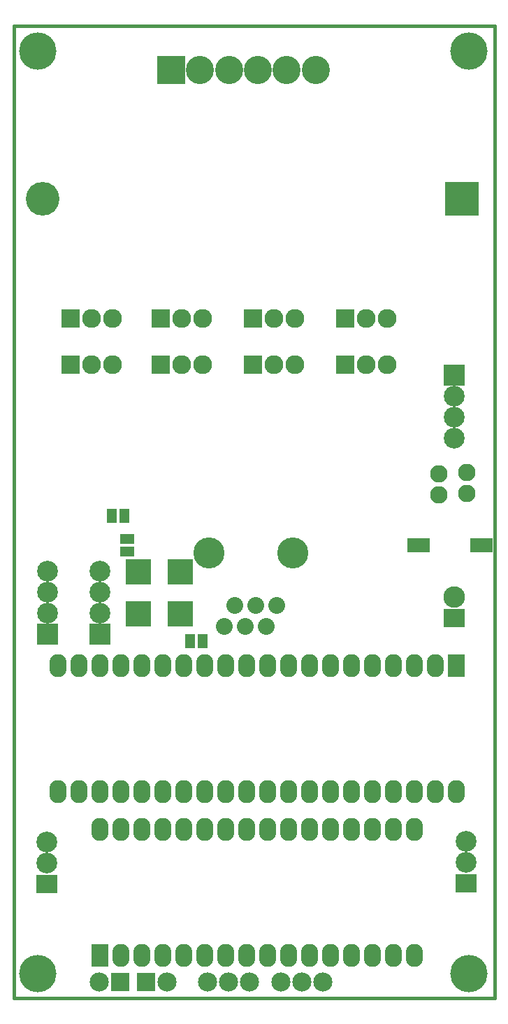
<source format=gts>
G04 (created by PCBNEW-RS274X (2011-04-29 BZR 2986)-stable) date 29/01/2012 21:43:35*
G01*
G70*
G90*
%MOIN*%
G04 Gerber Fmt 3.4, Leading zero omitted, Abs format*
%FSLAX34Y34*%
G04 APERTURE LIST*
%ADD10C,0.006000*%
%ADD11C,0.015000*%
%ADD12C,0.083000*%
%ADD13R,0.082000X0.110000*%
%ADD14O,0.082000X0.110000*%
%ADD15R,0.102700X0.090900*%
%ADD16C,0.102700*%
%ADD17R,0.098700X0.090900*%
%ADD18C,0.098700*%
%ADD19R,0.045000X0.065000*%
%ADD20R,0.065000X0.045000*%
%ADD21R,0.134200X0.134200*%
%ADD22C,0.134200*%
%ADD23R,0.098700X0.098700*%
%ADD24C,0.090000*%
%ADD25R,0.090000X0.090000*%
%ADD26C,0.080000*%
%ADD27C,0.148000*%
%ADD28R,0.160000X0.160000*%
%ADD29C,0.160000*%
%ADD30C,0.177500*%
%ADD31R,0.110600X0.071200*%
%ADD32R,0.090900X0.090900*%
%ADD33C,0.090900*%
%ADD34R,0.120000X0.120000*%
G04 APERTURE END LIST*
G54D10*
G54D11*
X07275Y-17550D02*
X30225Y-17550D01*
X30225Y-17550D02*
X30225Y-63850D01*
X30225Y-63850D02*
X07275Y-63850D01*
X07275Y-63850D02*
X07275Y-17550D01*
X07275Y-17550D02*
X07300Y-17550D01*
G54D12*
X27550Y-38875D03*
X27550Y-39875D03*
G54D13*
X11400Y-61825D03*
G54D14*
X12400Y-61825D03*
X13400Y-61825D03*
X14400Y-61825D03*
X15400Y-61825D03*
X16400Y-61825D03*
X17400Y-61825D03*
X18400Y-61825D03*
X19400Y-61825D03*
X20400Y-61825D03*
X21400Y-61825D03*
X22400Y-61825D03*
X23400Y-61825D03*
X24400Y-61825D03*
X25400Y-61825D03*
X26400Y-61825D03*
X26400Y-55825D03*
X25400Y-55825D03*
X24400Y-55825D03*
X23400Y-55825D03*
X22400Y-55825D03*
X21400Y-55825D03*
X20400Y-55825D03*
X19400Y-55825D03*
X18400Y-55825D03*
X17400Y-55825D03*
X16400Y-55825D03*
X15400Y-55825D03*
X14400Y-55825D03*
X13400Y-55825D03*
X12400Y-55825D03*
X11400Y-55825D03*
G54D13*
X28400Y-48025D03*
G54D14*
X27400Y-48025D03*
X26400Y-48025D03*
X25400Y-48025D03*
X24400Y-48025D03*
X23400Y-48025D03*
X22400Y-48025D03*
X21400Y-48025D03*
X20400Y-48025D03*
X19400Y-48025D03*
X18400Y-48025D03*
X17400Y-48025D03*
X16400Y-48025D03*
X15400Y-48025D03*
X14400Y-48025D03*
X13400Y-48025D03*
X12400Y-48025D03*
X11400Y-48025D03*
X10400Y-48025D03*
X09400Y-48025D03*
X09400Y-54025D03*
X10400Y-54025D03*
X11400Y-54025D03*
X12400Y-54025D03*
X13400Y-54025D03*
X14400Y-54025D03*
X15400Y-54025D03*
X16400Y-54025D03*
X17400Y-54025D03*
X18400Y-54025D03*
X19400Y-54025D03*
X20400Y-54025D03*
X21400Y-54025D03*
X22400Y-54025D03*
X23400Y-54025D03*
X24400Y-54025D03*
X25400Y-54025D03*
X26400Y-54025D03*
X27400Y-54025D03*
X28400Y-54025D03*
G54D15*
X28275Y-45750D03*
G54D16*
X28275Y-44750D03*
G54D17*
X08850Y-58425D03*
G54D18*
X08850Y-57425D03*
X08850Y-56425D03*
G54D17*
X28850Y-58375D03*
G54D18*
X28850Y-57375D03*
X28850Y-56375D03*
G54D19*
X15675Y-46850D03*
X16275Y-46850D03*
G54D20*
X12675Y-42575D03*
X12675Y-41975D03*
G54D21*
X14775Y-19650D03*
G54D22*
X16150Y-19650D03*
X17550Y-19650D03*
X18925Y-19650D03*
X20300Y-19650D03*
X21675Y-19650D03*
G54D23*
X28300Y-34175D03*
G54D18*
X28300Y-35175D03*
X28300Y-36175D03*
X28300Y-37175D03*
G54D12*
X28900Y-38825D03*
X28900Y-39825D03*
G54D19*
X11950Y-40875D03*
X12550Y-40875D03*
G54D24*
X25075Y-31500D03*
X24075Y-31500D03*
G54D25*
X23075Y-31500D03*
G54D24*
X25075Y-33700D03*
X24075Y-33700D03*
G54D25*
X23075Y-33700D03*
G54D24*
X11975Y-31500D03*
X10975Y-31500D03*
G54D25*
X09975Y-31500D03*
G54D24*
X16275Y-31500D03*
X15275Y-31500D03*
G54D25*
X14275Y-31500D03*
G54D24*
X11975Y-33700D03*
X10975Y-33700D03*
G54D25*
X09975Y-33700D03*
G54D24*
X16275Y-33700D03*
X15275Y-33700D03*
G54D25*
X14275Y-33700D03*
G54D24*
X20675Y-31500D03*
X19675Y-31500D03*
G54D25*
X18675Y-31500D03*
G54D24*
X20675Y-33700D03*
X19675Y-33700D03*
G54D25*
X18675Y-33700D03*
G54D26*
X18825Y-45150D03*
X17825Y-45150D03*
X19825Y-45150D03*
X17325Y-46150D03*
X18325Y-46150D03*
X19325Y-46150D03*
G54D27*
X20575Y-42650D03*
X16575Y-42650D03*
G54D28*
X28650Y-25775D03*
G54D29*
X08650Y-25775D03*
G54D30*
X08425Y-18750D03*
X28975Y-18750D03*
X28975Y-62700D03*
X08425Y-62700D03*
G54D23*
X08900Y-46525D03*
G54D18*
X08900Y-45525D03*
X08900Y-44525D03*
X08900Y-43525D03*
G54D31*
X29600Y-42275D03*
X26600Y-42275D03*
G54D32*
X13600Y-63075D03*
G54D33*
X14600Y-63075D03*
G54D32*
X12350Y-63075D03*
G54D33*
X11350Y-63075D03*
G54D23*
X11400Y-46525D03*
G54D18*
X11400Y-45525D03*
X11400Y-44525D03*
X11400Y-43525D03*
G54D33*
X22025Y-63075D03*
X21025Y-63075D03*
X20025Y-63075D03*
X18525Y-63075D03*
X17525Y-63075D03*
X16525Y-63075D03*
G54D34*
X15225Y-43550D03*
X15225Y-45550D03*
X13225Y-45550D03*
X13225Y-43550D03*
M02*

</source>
============================================================
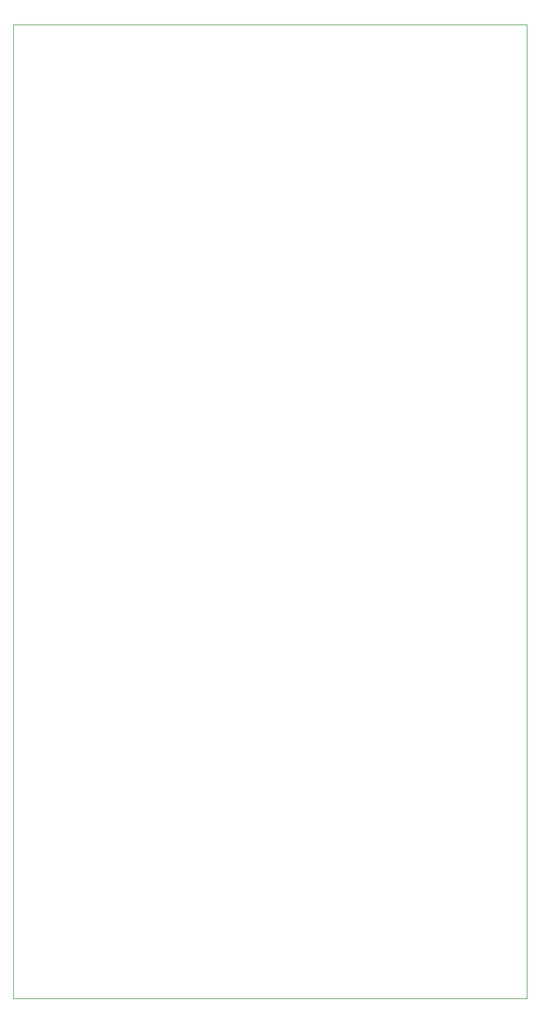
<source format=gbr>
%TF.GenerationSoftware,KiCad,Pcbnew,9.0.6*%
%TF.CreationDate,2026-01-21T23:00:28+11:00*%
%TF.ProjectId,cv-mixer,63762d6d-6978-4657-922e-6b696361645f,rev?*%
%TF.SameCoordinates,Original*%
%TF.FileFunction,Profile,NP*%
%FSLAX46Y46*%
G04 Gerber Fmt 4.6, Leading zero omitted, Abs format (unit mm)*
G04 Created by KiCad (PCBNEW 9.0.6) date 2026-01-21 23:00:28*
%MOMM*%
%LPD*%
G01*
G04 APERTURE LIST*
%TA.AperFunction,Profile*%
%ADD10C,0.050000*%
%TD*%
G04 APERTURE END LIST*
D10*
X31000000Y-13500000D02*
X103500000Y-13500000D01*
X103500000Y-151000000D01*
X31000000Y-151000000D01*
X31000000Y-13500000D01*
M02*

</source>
============================================================
*INSTRUCTIONS TO FOLLOW*
Take every line above that includes "Profile" and list it.

*FINISHED TASK*
%TF.FileFunction,Profile,NP*%
%TA.AperFunction,Profile*%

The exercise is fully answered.